Ateş'in söyledikleri hoşuma gitmişti. Din konusunda bilgisi olması çok güzeldi. Evet, belki kul olarak görevlerimizi yerine getirmiyorduk ama Allah'a olan bağlılığımız da ortadaydı işte. Biz böyle aşk sözcükleriyle mest olurken, garson getirdikleriyle bizi kendimizden geçirdi.
Ormanlık sayılabilecek yerde olan mekan yüksek bir yere konumlandırılmıştı. Ahşap dekore edilmiş dış mekan, otantik bir hava sergiliyordu. Hava soğuktu ama dışarıda oturmayı tercih etmiştik. Harika bir manzara eşliğinde kahvaltı yapmak için. Ahşap masanın üzerine sahanda yumurta, birkaç çeşit peynir ve çeşitli reçeller koyulmuştu. Ateş'in özel isteği üzerine dumanı üzerinde pişide servis edilmişti. Kokuları içime çektikçe açlığımı daha çok hissediyordum. Hangisinden başlama konusunda gözlerim hepsinin üzerinde gezinirken yardımıma Ateş yetişti.
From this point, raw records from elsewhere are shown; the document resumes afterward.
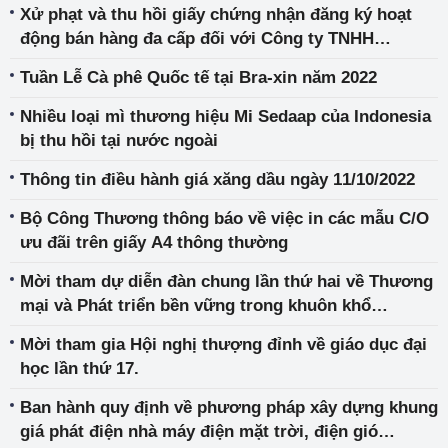
Xử phạt và thu hồi giấy chứng nhận đăng ký hoạt
động bán hàng đa cấp đối với Công ty TNHH
Siberian Health Quốc tế
Tuần Lễ Cà phê Quốc tế tại Bra-xin năm 2022
Nhiều loại mì thương hiệu Mi Sedaap của Indonesia
bị thu hồi tại nước ngoài
Thông tin điều hành giá xăng dầu ngày 11/10/2022
Bộ Công Thương thông báo về việc in các mẫu C/O
ưu đãi trên giấy A4 thông thường
Mời tham dự diễn đàn chung lần thứ hai về Thương
mại và Phát triển bền vững trong khuôn khổ
chương13 Hiệp định EVFTA
Mời tham gia Hội nghị thượng đỉnh về giáo dục đại
học lần thứ 17.
Ban hành quy định về phương pháp xây dựng khung
giá phát điện nhà máy điện mặt trời, điện gió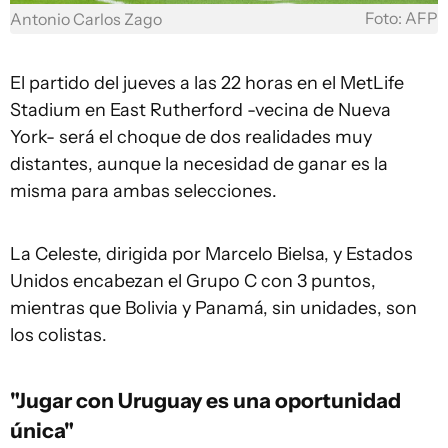
Foto: AFP
Antonio Carlos Zago
El partido del jueves a las 22 horas en el MetLife
Stadium en East Rutherford -vecina de Nueva
York- será el choque de dos realidades muy
distantes, aunque la necesidad de ganar es la
misma para ambas selecciones.
La Celeste, dirigida por Marcelo Bielsa, y Estados
Unidos encabezan el Grupo C con 3 puntos,
mientras que Bolivia y Panamá, sin unidades, son
los colistas.
"Jugar con Uruguay es una oportunidad
única"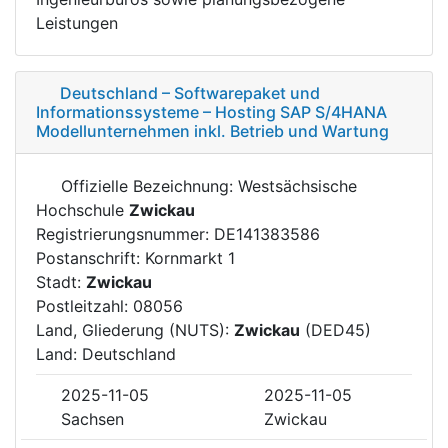
Leistungen
Deutschland – Softwarepaket und
Informationssysteme – Hosting SAP S/4HANA
Modellunternehmen inkl. Betrieb und Wartung
Offizielle Bezeichnung: Westsächsische
Hochschule
Zwickau
Registrierungsnummer: DE141383586
Postanschrift: Kornmarkt 1
Stadt:
Zwickau
Postleitzahl: 08056
Land, Gliederung (NUTS):
Zwickau
(DED45)
Land: Deutschland
2025-11-05
2025-11-05
Sachsen
Zwickau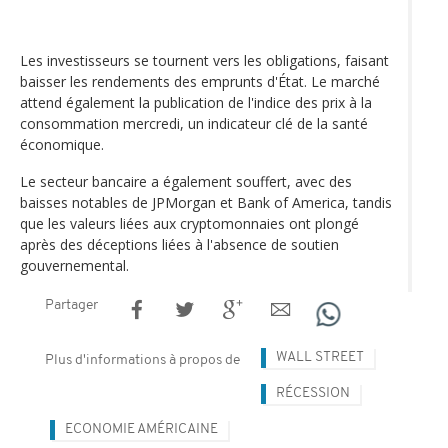
Les investisseurs se tournent vers les obligations, faisant
baisser les rendements des emprunts d'État. Le marché
attend également la publication de l'indice des prix à la
consommation mercredi, un indicateur clé de la santé
économique.
Le secteur bancaire a également souffert, avec des
baisses notables de JPMorgan et Bank of America, tandis
que les valeurs liées aux cryptomonnaies ont plongé
après des déceptions liées à l'absence de soutien
gouvernemental.
Partager
WALL STREET
Plus d'informations à propos de
RÉCESSION
ECONOMIE AMÉRICAINE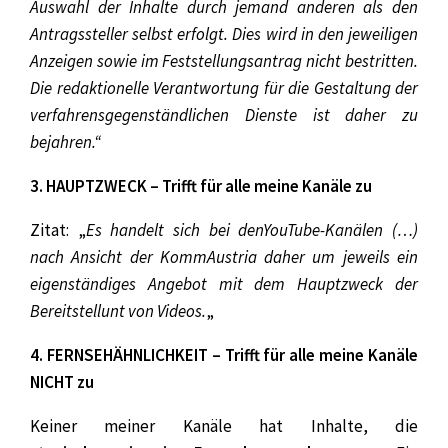
Auswahl der Inhalte durch jemand anderen als den
Antragssteller selbst erfolgt. Dies wird in den jeweiligen
Anzeigen sowie im Feststellungsantrag nicht bestritten.
Die redaktionelle Verantwortung für die Gestaltung der
verfahrensgegenständlichen Dienste ist daher zu
bejahren.“
3. HAUPTZWECK – Trifft für alle meine Kanäle zu
Zitat: „
Es handelt sich bei denYouTube-Kanälen (…)
nach Ansicht der KommAustria daher um jeweils ein
eigenständiges Angebot mit dem Hauptzweck der
Bereitstellunt von Videos.
„
4. FERNSEHÄHNLICHKEIT – Trifft für alle meine Kanäle
NICHT zu
Keiner meiner Kanäle hat Inhalte, die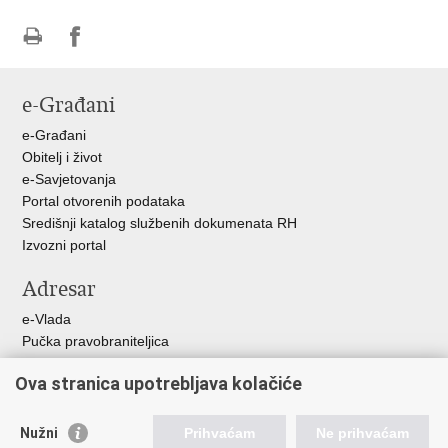
Ispiši
Podijeli
stranicu
na
e-Građani
Facebooku
e-Građani
Obitelj i život
e-Savjetovanja
Portal otvorenih podataka
Središnji katalog službenih dokumenata RH
Izvozni portal
Adresar
e-Vlada
Pučka pravobraniteljica
Pravobraniteljica za ravnopravnost spolova
Ova stranica upotrebljava kolačiće
Pravobraniteljica za djecu
Izjava o pristupačnosti
Povjerenik za informiranje
Nužni
Prihvaćam
Ne prihvaćam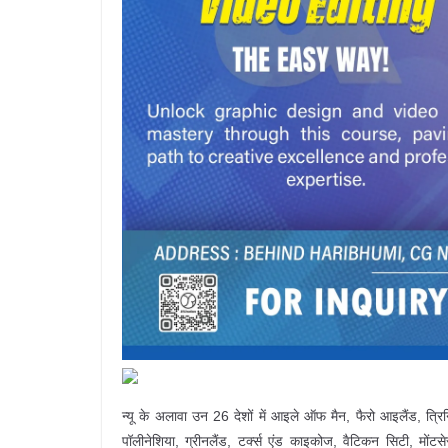
न्यू के अलावा उन 26 देशों में आइले ऑफ मैन, फैरो आइलैंड, त्रिनिदा
पॉलीनेशिया, ग्रीनलैंड, टर्क्स एंड काइकोज, वैटिकन सिटी, मोंटसेर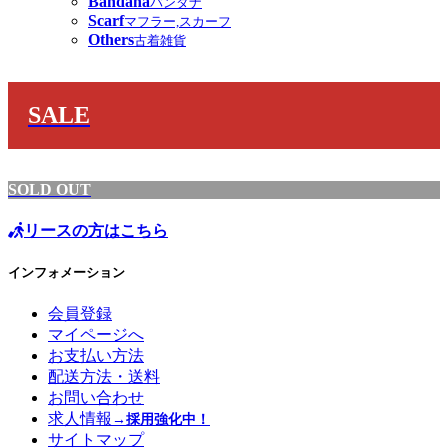
Bandana
バンダナ
Scarf
マフラー,スカーフ
Others
古着雑貨
SALE
SOLD OUT
リースの方はこちら
インフォメーション
会員登録
マイページへ
お支払い方法
配送方法・送料
お問い合わせ
求人情報
→採用強化中！
サイトマップ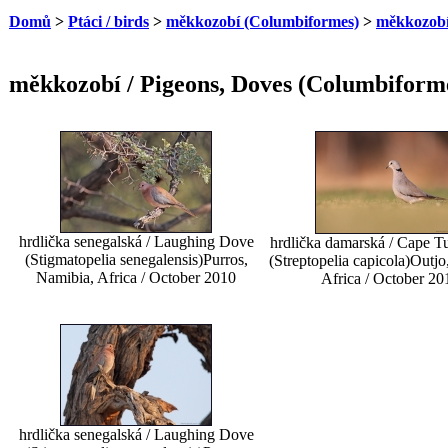
Domů
>
Ptáci / birds
>
měkkozobí (Columbiformes)
>
měkkozobí
měkkozobí / Pigeons, Doves (Columbiform
hrdlička senegalská / Laughing Dove
hrdlička damarská / Cape T
(Stigmatopelia senegalensis)
Purros,
(Streptopelia capicola)
Outjo
Namibia, Africa / October 2010
Africa / October 20
hrdlička senegalská / Laughing Dove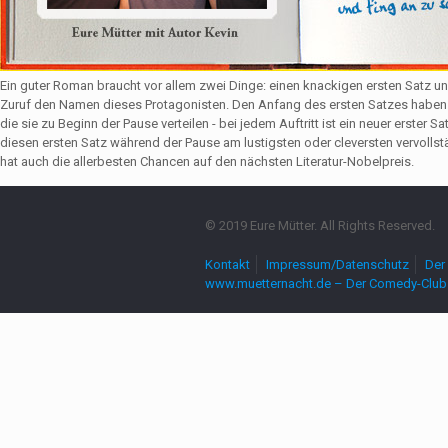
Ein guter Roman braucht vor allem zwei Dinge: einen knackigen ersten Satz u
Zuruf den Namen dieses Protagonisten. Den Anfang des ersten Satzes haben 
die sie zu Beginn der Pause verteilen - bei jedem Auftritt ist ein neuer erste
diesen ersten Satz während der Pause am lustigsten oder cleversten vervollst
hat auch die allerbesten Chancen auf den nächsten Literatur-Nobelpreis.
© 2019 Eure Mütter. All Rights Reserved.
Kontakt
Impressum/Datenschutz
Der 
www.muetternacht.de – Der Comedy-Club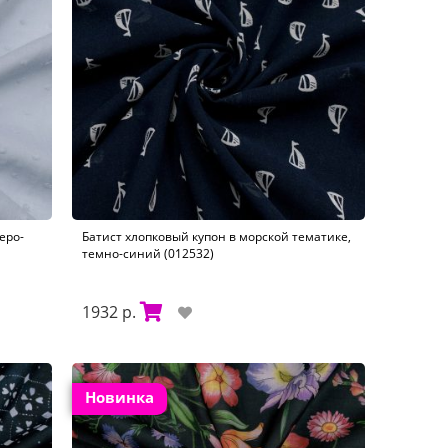
еро-
Батист хлопковый купон в морской тематике,
темно-синий (012532)
1932 р.
Новинка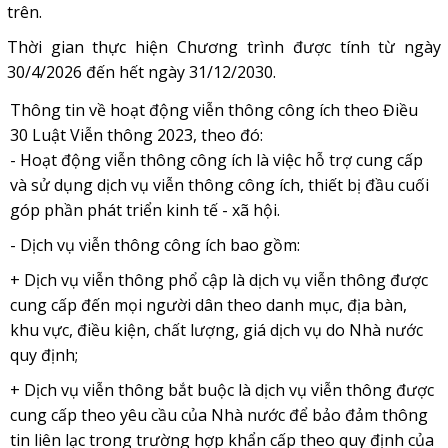
trên.
Thời gian thực hiện Chương trình được tính từ ngày
30/4/2026 đến hết ngày 31/12/2030.
Thông tin về hoạt động viễn thông công ích theo Điều
30 Luật Viễn thông 2023, theo đó:
- Hoạt động viễn thông công ích là việc hỗ trợ cung cấp
và sử dụng dịch vụ viễn thông công ích, thiết bị đầu cuối
góp phần phát triển kinh tế - xã hội.
- Dịch vụ viễn thông công ích bao gồm:
+ Dịch vụ viễn thông phổ cập là dịch vụ viễn thông được
cung cấp đến mọi người dân theo danh mục, địa bàn,
khu vực, điều kiện, chất lượng, giá dịch vụ do Nhà nước
quy định;
+ Dịch vụ viễn thông bắt buộc là dịch vụ viễn thông được
cung cấp theo yêu cầu của Nhà nước để bảo đảm thông
tin liên lạc trong trường hợp khẩn cấp theo quy định của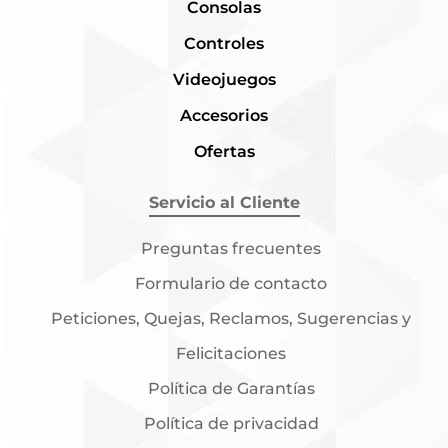
Consolas
Controles
Videojuegos
Accesorios
Ofertas
Servicio al Cliente
Preguntas frecuentes
Formulario de contacto
Peticiones, Quejas, Reclamos, Sugerencias y
Felicitaciones
Política de Garantías
Política de privacidad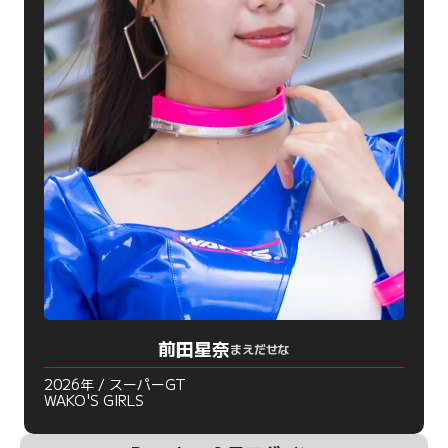
前田星奈
まえだせな
2026年 / スーパーGT
WAKO'S GIRLS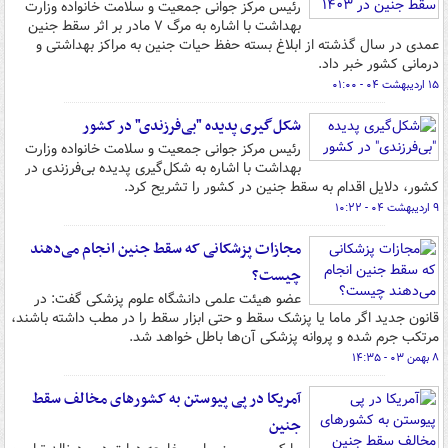
رئیس مرکز جوانی جمعیت و سلامت خانواده وزارت
بهداشت با اشاره به مرگ ۷ مادر بر اثر سقط جنین
عمدی در سال گذشته از ابلاغ بسته حفظ حیات جنین به مراکز بهداشتی و
درمانی کشور خبر داد.
۱۵ اردیبهشت ۰۴ - ۰۱:۰۰
شکل‌گیری پدیده "بی‌فرزندی" در کشور
رئیس مرکز جوانی جمعیت و سلامت خانواده وزارت
بهداشت با اشاره به شکل‌گیری پدیده بی‌فرزندی در
کشور، دلایل اقدام به سقط جنین در کشور را تشریح کرد.
۹ اردیبهشت ۰۴ - ۱۰:۲۲
مجازات پزشکانی که سقط جنین انجام می‌دهند
چیست؟
عضو هیئت علمی دانشگاه علوم پزشکی گفت: در
قانون جدید اگر ماما یا پزشک سقط و حتی ابزار سقط را در مطب داشته باشند،
مرتکب جرم شده و پروانه پزشکی آن‌ها باطل خواهد شد.
۸ بهمن ۰۳ - ۱۴:۳۵
آمریکا در پی پیوستن به کشورهای مخالف سقط
جنین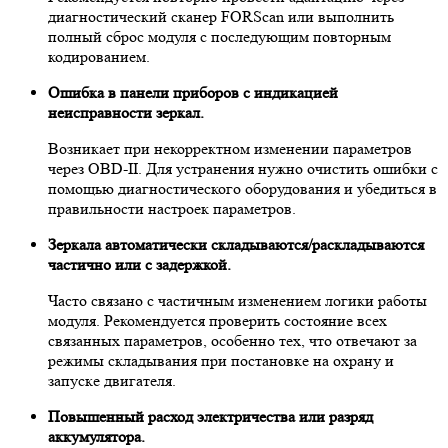
диагностический сканер FORScan или выполнить
полный сброс модуля с последующим повторным
кодированием.
Ошибка в панели приборов с индикацией
неисправности зеркал.
Возникает при некорректном изменении параметров
через OBD-II. Для устранения нужно очистить ошибки с
помощью диагностического оборудования и убедиться в
правильности настроек параметров.
Зеркала автоматически складываются/раскладываются
частично или с задержкой.
Часто связано с частичным изменением логики работы
модуля. Рекомендуется проверить состояние всех
связанных параметров, особенно тех, что отвечают за
режимы складывания при постановке на охрану и
запуске двигателя.
Повышенный расход электричества или разряд
аккумулятора.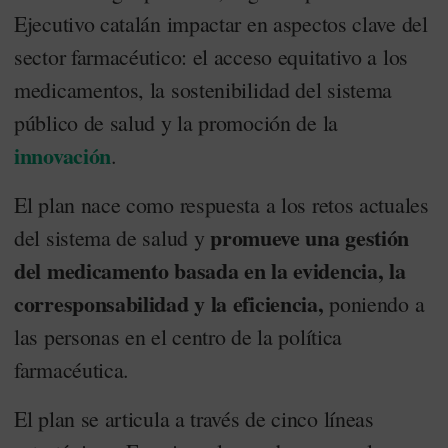
Ejecutivo catalán impactar en aspectos clave del
sector farmacéutico: el acceso equitativo a los
medicamentos, la sostenibilidad del sistema
público de salud y la promoción de la
innovación
.
El plan nace como respuesta a los retos actuales
promueve una gestión
del sistema de salud y
del medicamento basada en la evidencia, la
corresponsabilidad y la eficiencia,
poniendo a
las personas en el centro de la política
farmacéutica.
El plan se articula a través de cinco líneas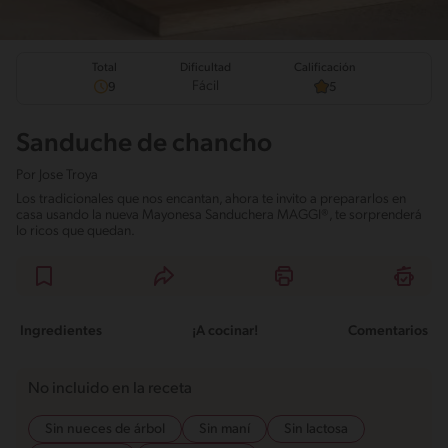
Total
Calificación
Dificultad
Fácil
9
5
Sanduche de chancho
Por
Jose Troya
Los tradicionales que nos encantan, ahora te invito a prepararlos en
casa usando la nueva Mayonesa Sanduchera MAGGI®, te sorprenderá
lo ricos que quedan.
Ingredientes
¡A cocinar!
Comentarios
No incluido en la receta
Sin nueces de árbol
Sin maní
Sin lactosa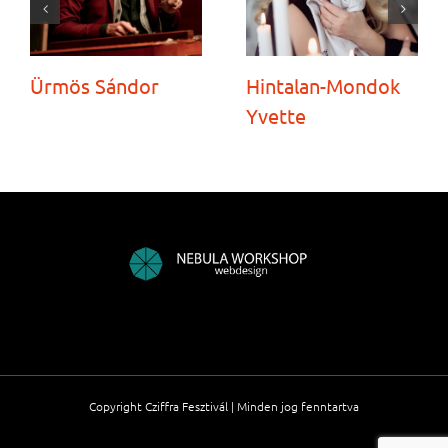
Ürmös Sándor
Hintalan-Mondok
Yvette
Copyright Cziffra Fesztivál | Minden jog fenntartva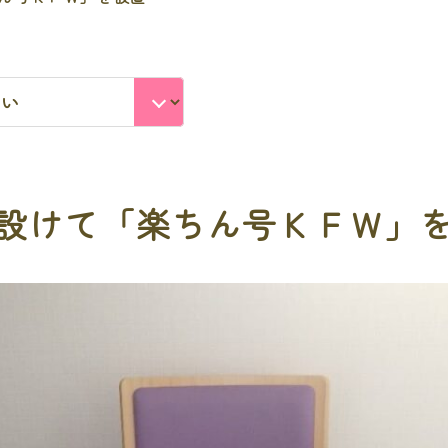
設けて「楽ちん号ＫＦＷ」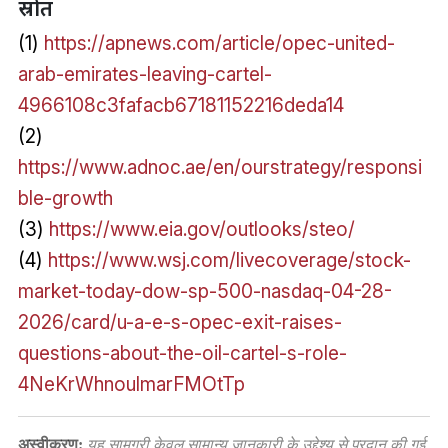
स्रोत
(1)
https://apnews.com/article/opec-united-
arab-emirates-leaving-cartel-
4966108c3fafacb67181152216deda14
(2)
https://www.adnoc.ae/en/ourstrategy/responsi
ble-growth
(3)
https://www.eia.gov/outlooks/steo/
(4)
https://www.wsj.com/livecoverage/stock-
market-today-dow-sp-500-nasdaq-04-28-
2026/card/u-a-e-s-opec-exit-raises-
questions-about-the-oil-cartel-s-role-
4NeKrWhnoulmarFMOtTp
अस्वीकरण:
यह सामग्री केवल सामान्य जानकारी के उद्देश्य से प्रदान की गई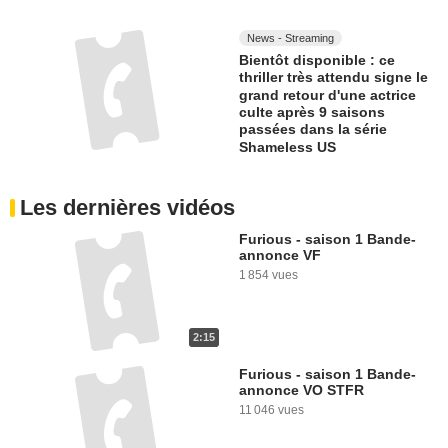
News - Streaming
Bientôt disponible : ce
thriller très attendu signe le
grand retour d'une actrice
culte après 9 saisons
passées dans la série
Shameless US
Les dernières vidéos
Furious - saison 1 Bande-
annonce VF
1 854 vues
2:15
Furious - saison 1 Bande-
annonce VO STFR
11 046 vues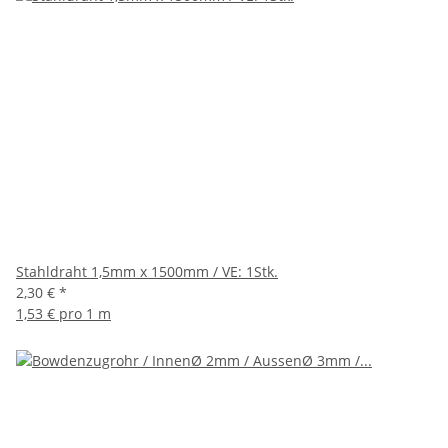
Stahldraht 1,5mm x 1500mm / VE: 1Stk.
2,30 €
*
1,53 € pro 1 m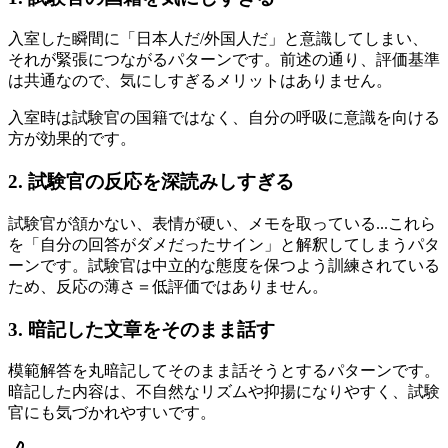
入室した瞬間に「日本人だ/外国人だ」と意識してしまい、
それが緊張につながるパターンです。前述の通り、評価基準
は共通なので、気にしすぎるメリットはありません。
入室時は試験官の国籍ではなく、自分の呼吸に意識を向ける
方が効果的です。
2. 試験官の反応を深読みしすぎる
試験官が頷かない、表情が硬い、メモを取っている...これら
を「自分の回答がダメだったサイン」と解釈してしまうパタ
ーンです。試験官は中立的な態度を保つよう訓練されている
ため、反応の薄さ＝低評価ではありません。
3. 暗記した文章をそのまま話す
模範解答を丸暗記してそのまま話そうとするパターンです。
暗記した内容は、不自然なリズムや抑揚になりやすく、試験
官にも気づかれやすいです。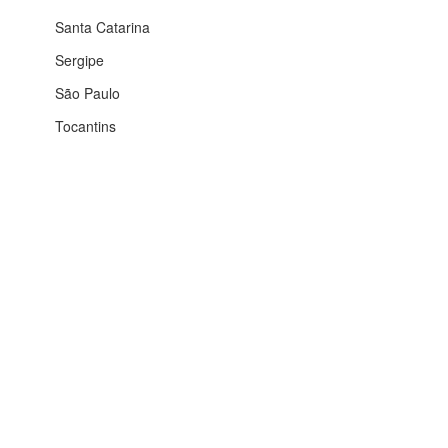
Santa Catarina
Sergipe
São Paulo
Tocantins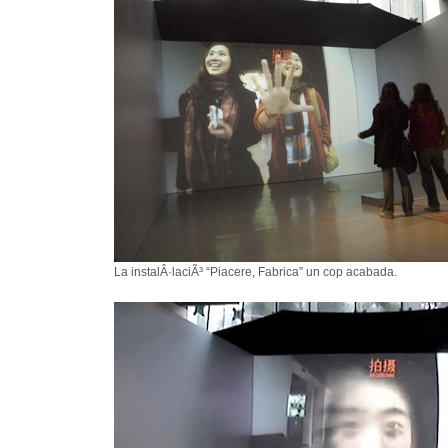
La instalÂ·laciÃ³ “Piacere, Fabrica” un cop acabada.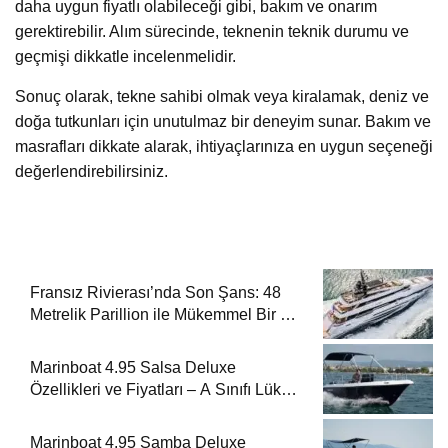
daha uygun fiyatlı olabileceği gibi, bakım ve onarım
gerektirebilir. Alım sürecinde, teknenin teknik durumu ve
geçmişi dikkatle incelenmelidir.
Sonuç olarak, tekne sahibi olmak veya kiralamak, deniz ve
doğa tutkunları için unutulmaz bir deneyim sunar. Bakım ve
masrafları dikkate alarak, ihtiyaçlarınıza en uygun seçeneği
değerlendirebilirsiniz.
Fransız Rivierası’nda Son Şans: 48
Metrelik Parillion ile Mükemmel Bir Yat
Tatili
Marinboat 4.95 Salsa Deluxe
Özellikleri ve Fiyatları – A Sınıfı Lüks
Tekne
Marinboat 4.95 Samba Deluxe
Pişiden aldığı bir parça ile yumurtaya bandırıp bana uzattı. Onun elinden olduğu için mi yoksa gerçekten lezzetli olduğu için mi gözlerim kapalı bir şekilde ve "ımm" sesleri içinde sindire sindire lokmamı çiğnedim. Gözlerimi açtığımda yine beni izleyen bir çift göz vardı. Bu sefer bakışmayı kısa kesip kahvaltılıklara hücum ettik. En son ağzıma attığım peynir dilimini çiğnerken arkaya doğru yaslanıp, bana hiç yakışmayan ufacık göbeğimi okşamaya başladım. İnanılmaz keyifli bir kahvaltı, güne başlamanın en güzel aktivitesiymiş. Ateş'e gözüm alınca onun da benim gibi keyifli olduğunu görmek beni mutlu etmişti. Akşamı geride bırakmış iki yaralı yürek, birbirlerine mutlulukla bakıyordu.
"Burası insanda bağımlılık yapar" Manzarayı izlemeye koyuldum. Ben manzarayı izlerken, kalbini sevdiğim adam beni izlemeyi tercih ediyordu.
"Benim bağımlı olduğum ve olabileceğim tek şey sensin."
"Keşke hiç buradan gitmek zorunda kalmasak! Herkesten ve her şeyden uzak kalabilsek!"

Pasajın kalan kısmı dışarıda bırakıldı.